My friend Eddie Arthur, who blogs at Kouya Chronicle, recently drew my attention to this new open access theology journal.
According to the website:
‘Soma is an international, peer-reviewed, open-access theology journal published online in the heart of Africa. The title, Soma, is a hybridized word. In Greek it is a noun. It means “body”. In Swahili it is a verb. It means “to read” or “to study”. This journal seeks to develop a body of theological knowledge, practice, and reflection across languages, cultures, disciplines and economic backgrounds. In these interstitial spaces and moments theological discourses and theological counter-discourses will emerge. Consequently, while the journal is interested in modern theology generally, it will give priority to theologizing that is consciously done on the boundaries or margins of well-established theological discourses and theologizing that is done on the boundaries or margins of society.’
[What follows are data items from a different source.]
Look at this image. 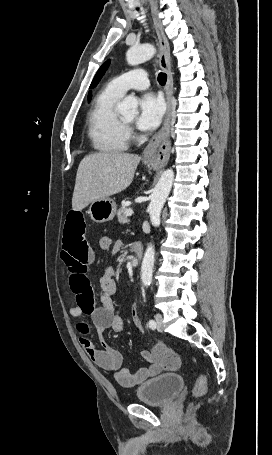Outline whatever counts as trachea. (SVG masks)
Instances as JSON below:
<instances>
[{
    "label": "trachea",
    "mask_w": 272,
    "mask_h": 455,
    "mask_svg": "<svg viewBox=\"0 0 272 455\" xmlns=\"http://www.w3.org/2000/svg\"><path fill=\"white\" fill-rule=\"evenodd\" d=\"M166 81H167V75L165 73H162V72L159 73L158 74V82H159V84L160 85H165Z\"/></svg>",
    "instance_id": "1"
}]
</instances>
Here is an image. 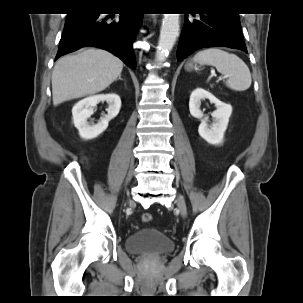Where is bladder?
I'll list each match as a JSON object with an SVG mask.
<instances>
[{
	"mask_svg": "<svg viewBox=\"0 0 303 303\" xmlns=\"http://www.w3.org/2000/svg\"><path fill=\"white\" fill-rule=\"evenodd\" d=\"M174 249L175 242L169 236L151 227L140 228L125 241L126 252L140 255L160 256Z\"/></svg>",
	"mask_w": 303,
	"mask_h": 303,
	"instance_id": "bladder-1",
	"label": "bladder"
}]
</instances>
In the Editorial, Robert S. Heaney of St. John’s University of Tanzania, Dodoma, writes:
‘The launch issue addresses “Theology and Globalization”, with contributors seeking ‘to unveil and question the imperialist nature of theologizing in ancient and modern times’, and ‘to propose theological responses to globalization and... interrogate already existing responses to empire and globalization’.
In addition to an editorial on kingdom and empire by Rowan Williams, the main articles are as follows:
Joerg Rieger
Between Accommodation and Resistance: Theology in a Globalizing World
Peter Hatton
‘Age After Age...’ The Old Testament and Empire
In a way that, to some extent, parallels the modern ‘neo-liberal world order’, the rulers of the Neo-Assyrian Empire, prompted by the belief that the gods had made them ‘true shepherds’ of the peoples known to them, enforced their hegemony over the ancient Near East, exercising brutal military power but managing diversity and displaying a certain tolerance of local cultural and religious autonomies. Their policies were both novel and durable. They were adopted by the Babylonian, Persian and Seleucid Empires that followed Assyria and so form the context within which the Old Testament Scriptures were composed. These Scriptures do not seek to answer the imperial monologue with another but, secure within a distinctive religious, linguistic and cultural tradition, consider the claims and performance of Empire in a dialogic fashion.
Susan Abraham
What Does Mumbai Have to do with Rome? Postcolonial Perspectives on Globalization and Theology
Does postcolonial theory that cogently presents postcolonial perspectives on globalization have relevance for theology? The article argues that postcolonial theory’s emphasis on eschewing identity-based strategies for liberation is an urgent necessity in a globalized and militarized world. Postcolonial theorists seek justice and care for the poorest women and children of the Global South, arguing that these concerns should be part of theological and religious agenda.
Jonathan S. Barnes
Christian Ecumenical Partnership from Edinburgh 2010 to the Present: The Home Base, Education, and the Persistence of a Global Church Perspective
The idea of partnership between churches of the West and those of other parts of the world was, at least in its nascent stage, part of ecumenical discussions at the World Missionary Conference in Edinburgh (1910). However, a review of the Edinburgh Conference’s Commission VI report on the home base reveals that the concept of Christendom was the dominant worldview of those present, overriding other contesting views. Further, when tracing the history of ecumenical relationships from Edinburgh 1910 to the present, it is evident that the Christendom worldview continues to persist among the constituents of the Western churches, with negative effects on partnership efforts. In reviewing this history, Lamin Sanneh’s typology of churches as either Global (the churches of the North or Western World, also formerly known as ‘sending’ or ‘older’ churches) or World (the churches of the South and East, formerly known as ‘receiving’ or ‘younger’ churches) will provide the critical lens through which this history is understood, for if the goal of ecumenical partnerships is to be realized, the members of the home base must stop seeing mission as expansion and lose the desire to remake others in their image; in short, they must become, in their worldview and ethos, World Christians.